Размер шрифта
-
+

Дом над Волгой - стр. 27

– Приходи завтра днём.

…Едва Шурка щёлкнул щеколдой, залаяла собака. Вышел хозяин. Подойдя ближе, положил легонько руку на плечо Шурки и они, как старые знакомые, пошли к дому.

Оставив Шурку, хозяин скрылся в сенях. Вышел оттуда, держа в руках мандолину и потрёпанную ученическую тетрадь.

– Дядя Гриша, у вас фотографии отца есть?

– Одна групповая была, да жалко, запропастилась куда-то.

Шурка понурил голову.

– Ладно, не грусти. В Куйбышеве у меня друг живёт, он на той фотокарточке стоял около твоего отца, может, у него сохранилась…

Полистав тетрадку, нашёл нужную страницу, помятую и исписанную карандашом.

– Вот:

Когда пролётных птиц несутся вереницы
От зимних бурь и вьюг и стонут в вышине,
Не осуждай их, друг! Весной вернутся птицы
Знакомым им путём к желанной стороне.
Но, слыша голос их печальный, вспомни друга!
Едва надежда вновь блеснёт моей судьбе,
На крыльях радости помчусь я быстро с юга
Опять на север – вновь к тебе!

– Знаешь, кто написал? – спросил Кочеток.

– Нет. Может, Пушкин?

– Пушкин, только польский – Адам Мицкевич, вот! Один раз, в войну, у твоей матери был день рождения. Ну, мы собрались… Даже пиво было.

Отец твой прочитал это стихотворение по-польски, пересказал по-русски. Назвал автора – Адам Мицкевич. Мы признались, что не знаем такого. Он тогда очень расстроился и даже, кажется, обиделся на нас. Говорил по-русски плохо, а тут совсем смутился, когда объяснял нам, что у них Мицкевич, как у нас – Пушкин. Его каждый поляк знает. Мицкевич и Пушкин, видишь ли, навроде друзей были меж собой. Я это стихотворение о перелётных птицах запомнил хорошо. Потом дочь моя, учительница в Куйбышеве, нашла книжку Мицкевича, переписала и прислала.

– Дядя Гриша, мой отец – шляхтич?

– Кто тебе такую глупость сказал?

– Да меня дураки наши в школе контрой зовут, когда разозлить хотят.

– Послушай, он отличные женские туфли шил и меня научил. Может контра сапоги да башмаки шить, а? Он красивый был.
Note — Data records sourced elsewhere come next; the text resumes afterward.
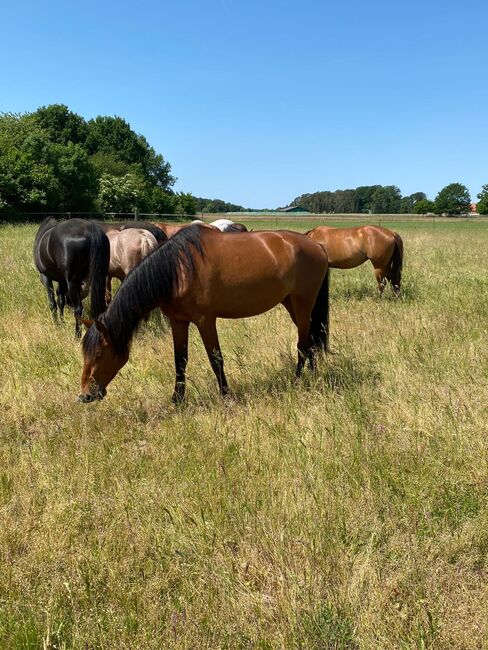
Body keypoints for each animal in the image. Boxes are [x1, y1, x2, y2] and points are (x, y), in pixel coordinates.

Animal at [78, 225, 330, 402]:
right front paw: (177, 400)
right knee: (310, 340)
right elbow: (180, 360)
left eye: (99, 353)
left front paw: (226, 396)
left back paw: (299, 381)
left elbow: (216, 359)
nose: (85, 396)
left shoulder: (205, 321)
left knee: (303, 343)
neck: (177, 270)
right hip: (291, 303)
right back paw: (313, 376)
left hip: (303, 302)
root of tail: (316, 245)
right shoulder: (178, 321)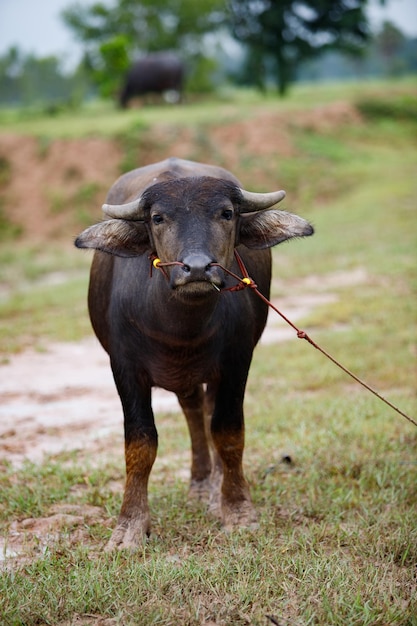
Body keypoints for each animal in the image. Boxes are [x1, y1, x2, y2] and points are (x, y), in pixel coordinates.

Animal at [75, 157, 312, 552]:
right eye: (158, 218)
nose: (198, 268)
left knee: (207, 411)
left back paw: (212, 490)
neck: (181, 329)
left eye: (227, 213)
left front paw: (237, 510)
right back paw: (200, 485)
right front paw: (129, 528)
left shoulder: (236, 361)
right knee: (191, 410)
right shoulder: (124, 367)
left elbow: (228, 433)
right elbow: (140, 443)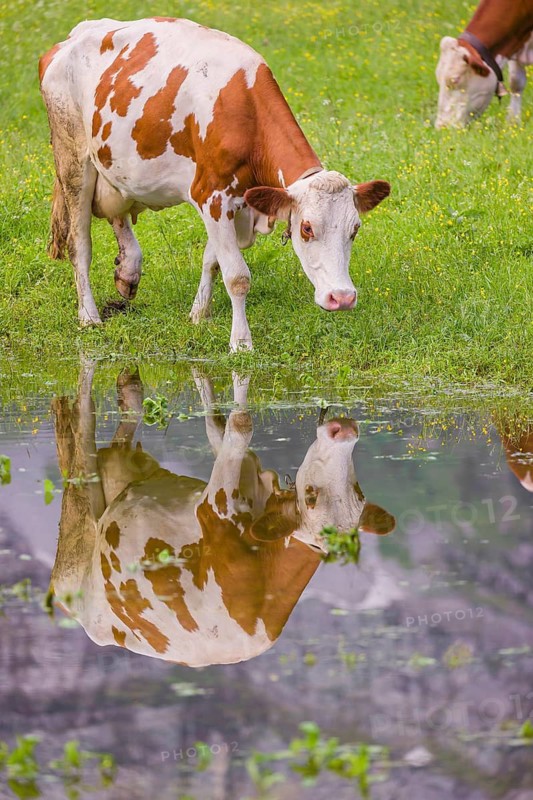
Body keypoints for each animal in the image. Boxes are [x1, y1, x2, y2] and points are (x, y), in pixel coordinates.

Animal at [39, 18, 391, 351]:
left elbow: (212, 260)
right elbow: (236, 276)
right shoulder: (211, 195)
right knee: (79, 244)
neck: (245, 110)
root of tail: (69, 40)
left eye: (355, 229)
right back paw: (89, 316)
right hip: (73, 160)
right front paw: (241, 342)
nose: (342, 297)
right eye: (306, 228)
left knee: (118, 213)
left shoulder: (236, 201)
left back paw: (128, 270)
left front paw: (199, 314)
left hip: (116, 166)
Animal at [48, 363, 395, 667]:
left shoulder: (250, 472)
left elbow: (218, 422)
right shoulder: (215, 504)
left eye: (358, 493)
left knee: (122, 438)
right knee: (82, 422)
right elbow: (240, 424)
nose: (344, 430)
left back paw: (129, 387)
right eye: (310, 495)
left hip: (127, 478)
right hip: (82, 522)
Среднего роста, смуглый, кудрявый, а глаза голубые. Хорошо танцевал, и девчат наших учил. Польку, мазурку, кадриль… Всё умел. Ходил в толстовке коричневого цвета. У тебя вот глаза зелёные, у матери твоей – карие. Ты, значит, посерединке у них. Шляхтич не шляхтич, но немецкий и французский знал, это верно. Уважительный, вежливый был, но за своё стоял. Когда я ему сказал, что вот освободят Польшу от немцев, организуют у них колхозы и будет страна, как наша, стал мне говорить, что у них никогда колхозов не будет. Колхозы им не нужны. Так его и не убедил. А с матерью твоей я его познакомил у Чураевых на вечёрках. Не сразу они сошлись. Хоть и четыре года твоя мать не получала писем от первого мужа, а всё равно – жена законная. Мы все были уверены, что Василия нет в живых. А тут ещё Минька Леток раненый вернулся, сказал, что видел Василия Фёдоровича вроде бы на Карельском фронте, на Финской ещё, попавшим под такой обстрел, что все погибли. Такая вот история с Любаевым получилась. Как тут разобраться?